INCONTRO FORMATIVO TOM 26 NOVEMBRE 2012

Dopo la recita dei vespri il padre assistente della fraternità,P.Aldo Imbrogno ha illustrato il tema : “PURIFICARE LA FEDE” Perché la fede sia autentica e ci guidi dove il progetto di Dio vuole condurci.

Siracide Cap. 2

1 Figlio, se ti presenti per servire il Signore, preparati alla tentazione.
2 Abbi un cuore retto e sii costante, non ti smarrire nel tempo della seduzione.
3 Sta’ unito a lui senza separartene, perché tu sia esaltato nei tuoi ultimi giorni.
4 Accetta quanto ti capita, sii paziente nelle vicende dolorose,
5 perché con il fuoco si prova l’oro, e gli uomini ben accetti nel crogiuolo del dolore.
6 Affidati a lui ed egli ti aiuterà; segui la via diritta e spera in lui.
7 Quanti temete il Signore, aspettate la sua misericordia; non deviate per non cadere.
8 Voi che temete il Signore, confidate in lui; il vostro salario non verrà meno.
9 Voi che temete il Signore, sperate i suoi benefici, la felicità eterna e la misericordia.
10 Considerate le generazioni passate e riflettete: chi ha confidato nel Signore ed è rimasto deluso? O chi ha perseverato nel suo timore e fu abbandonato? O chi lo ha invocato ed è stato da lui trascurato?
11 Perché il Signore è clemente e misericordioso, rimette i peccati e salva al momento della tribolazione.
12 Guai ai cuori pavidi e alle mani indolenti e al peccatore che cammina su due strade!
13 Guai al cuore indolente perché non ha fede; per questo non sarà protetto.
14 Guai a voi che avete perduto la pazienza; che farete quando il Signore verrà a visitarvi?
15 Coloro che temono il Signore non disobbediscono alle sue parole;e coloro che lo amano seguono le sue vie.
16 Coloro che temono il Signore cercano di piacergli; e coloro che lo amano si saziano della legge.
17 Coloro che temono il Signore tengono pronti i loro cuori e umiliano l’anima loro davanti a lui.
18 Gettiamoci nelle braccia del Signore e non nelle braccia degli uomini;
poiché, quale è la sua grandezza, tale è anche la sua misericordia.
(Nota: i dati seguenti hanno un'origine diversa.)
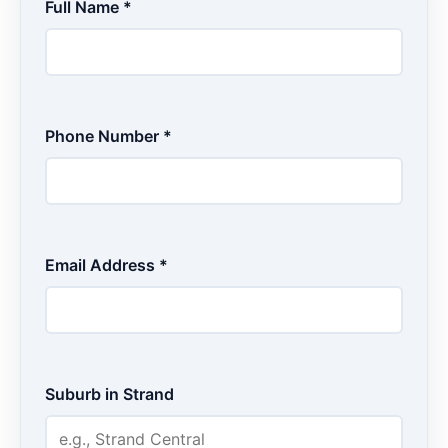
Full Name *
Phone Number *
Email Address *
Suburb in Strand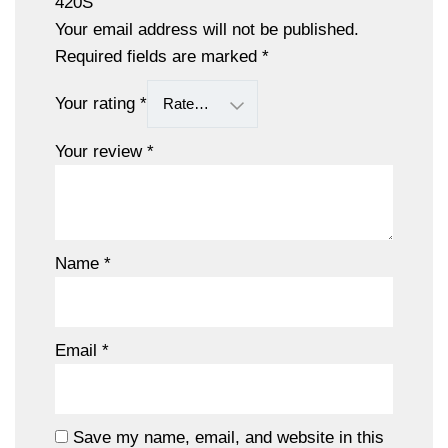
420S”
Your email address will not be published.
Required fields are marked
*
Your rating
*
Your review
*
Name
*
Email
*
Save my name, email, and website in this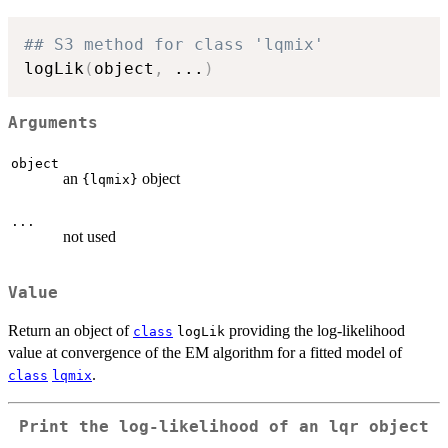
## S3 method for class 'lqmix'
logLik
(
object
,
...
)
Arguments
object
an
object
{lqmix}
...
not used
Value
Return an object of
providing the log-likelihood
class
logLik
value at convergence of the EM algorithm for a fitted model of
.
class
lqmix
Print the log-likelihood of an
lqr
object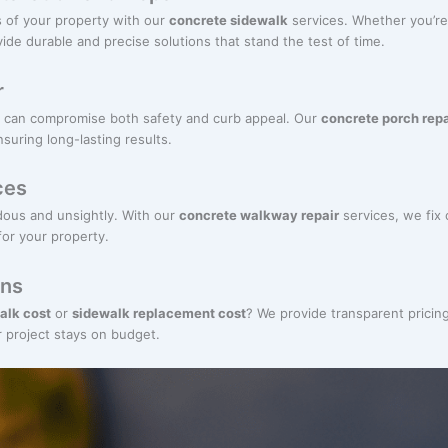
 of your property with our
concrete sidewalk
services. Whether you’re
ide durable and precise solutions that stand the test of time.
r
 can compromise both safety and curb appeal. Our
concrete porch repa
nsuring long-lasting results.
ces
ous and unsightly. With our
concrete walkway repair
services, we fix
for your property.
ons
alk cost
or
sidewalk replacement cost
? We provide transparent pricin
r project stays on budget.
L’abbandono alla fede ci porta a camminare per sentieri sconosciuti o quasi, ma fiduciosi nella Parola si può procedere tranquilli.

Chi accoglie il dono della fede non è esente da difficoltà, disagi o angustie.

I doni che riceviamo gratuitamente per essere confermati necessitano di prove.

Bisogna modellare la propria vita sulla Parola di Gesù.

San Francesco da Paola ci dice “Noi ci siamo riuniti per vivere la Parola del Vangelo di nostro Signore Gesù Cristo”.

La fede si purifica con la tentazione, perché così si prende coscienza del progetto di Dio che è un progetto di Amore e di servizio.

Abbandonandoci e affidandoci,quindi, nelle braccia del Signore troviamo in Lui e solo in Lui il fondamento ed il coronamento della nostra vita.